REQUIREMENT
Please reproduce every entry, keeping each one exact.

[[ EXERCISE MATERIAL, beginning ]]

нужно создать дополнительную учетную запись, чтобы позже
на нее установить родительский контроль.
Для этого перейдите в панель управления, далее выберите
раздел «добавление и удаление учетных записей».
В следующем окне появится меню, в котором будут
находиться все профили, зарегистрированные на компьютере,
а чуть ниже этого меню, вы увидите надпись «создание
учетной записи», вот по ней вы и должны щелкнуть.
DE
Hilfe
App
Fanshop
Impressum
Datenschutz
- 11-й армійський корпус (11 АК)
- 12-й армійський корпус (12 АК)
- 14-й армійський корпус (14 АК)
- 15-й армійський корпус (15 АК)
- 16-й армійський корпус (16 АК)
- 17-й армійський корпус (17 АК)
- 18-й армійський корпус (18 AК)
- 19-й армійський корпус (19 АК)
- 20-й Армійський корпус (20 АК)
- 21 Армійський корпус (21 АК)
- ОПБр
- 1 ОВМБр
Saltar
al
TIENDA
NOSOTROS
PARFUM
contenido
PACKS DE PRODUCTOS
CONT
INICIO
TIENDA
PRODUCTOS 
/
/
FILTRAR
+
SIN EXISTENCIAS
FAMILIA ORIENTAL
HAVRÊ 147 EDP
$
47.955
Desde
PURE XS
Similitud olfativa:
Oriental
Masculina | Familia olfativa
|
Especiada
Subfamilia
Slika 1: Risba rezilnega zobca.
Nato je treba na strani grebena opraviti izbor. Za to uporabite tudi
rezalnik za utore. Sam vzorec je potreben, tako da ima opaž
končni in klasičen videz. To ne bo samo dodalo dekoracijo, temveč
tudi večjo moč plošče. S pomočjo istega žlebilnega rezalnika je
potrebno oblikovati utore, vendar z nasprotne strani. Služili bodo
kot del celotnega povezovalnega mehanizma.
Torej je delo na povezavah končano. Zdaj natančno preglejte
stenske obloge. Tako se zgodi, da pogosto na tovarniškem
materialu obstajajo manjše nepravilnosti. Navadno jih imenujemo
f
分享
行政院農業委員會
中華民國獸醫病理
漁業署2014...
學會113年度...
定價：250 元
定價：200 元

[[ EXERCISE MATERIAL, end ]]

ANSWER AREA
нужно создать дополнительную учетную запись, чтобы позже
на нее установить родительский контроль.
Для этого перейдите в панель управления, далее выберите
раздел «добавление и удаление учетных записей».
В следующем окне появится меню, в котором будут
находиться все профили, зарегистрированные на компьютере,
а чуть ниже этого меню, вы увидите надпись «создание
учетной записи», вот по ней вы и должны щелкнуть.
DE
Hilfe
App
Fanshop
Impressum
Datenschutz
- 11-й армійський корпус (11 АК)
- 12-й армійський корпус (12 АК)
- 14-й армійський корпус (14 АК)
- 15-й армійський корпус (15 АК)
- 16-й армійський корпус (16 АК)
- 17-й армійський корпус (17 АК)
- 18-й армійський корпус (18 AК)
- 19-й армійський корпус (19 АК)
- 20-й Армійський корпус (20 АК)
- 21 Армійський корпус (21 АК)
- ОПБр
- 1 ОВМБр
Saltar
al
TIENDA
NOSOTROS
PARFUM
contenido
PACKS DE PRODUCTOS
CONT
INICIO
TIENDA
PRODUCTOS 
/
/
FILTRAR
+
SIN EXISTENCIAS
FAMILIA ORIENTAL
HAVRÊ 147 EDP
$
47.955
Desde
PURE XS
Similitud olfativa:
Oriental
Masculina | Familia olfativa
|
Especiada
Subfamilia
Slika 1: Risba rezilnega zobca.
Nato je treba na strani grebena opraviti izbor. Za to uporabite tudi
rezalnik za utore. Sam vzorec je potreben, tako da ima opaž
končni in klasičen videz. To ne bo samo dodalo dekoracijo, temveč
tudi večjo moč plošče. S pomočjo istega žlebilnega rezalnika je
potrebno oblikovati utore, vendar z nasprotne strani. Služili bodo
kot del celotnega povezovalnega mehanizma.
Torej je delo na povezavah končano. Zdaj natančno preglejte
stenske obloge. Tako se zgodi, da pogosto na tovarniškem
materialu obstajajo manjše nepravilnosti. Navadno jih imenujemo
f
分享
行政院農業委員會
中華民國獸醫病理
漁業署2014...
學會113年度...
定價：250 元
定價：200 元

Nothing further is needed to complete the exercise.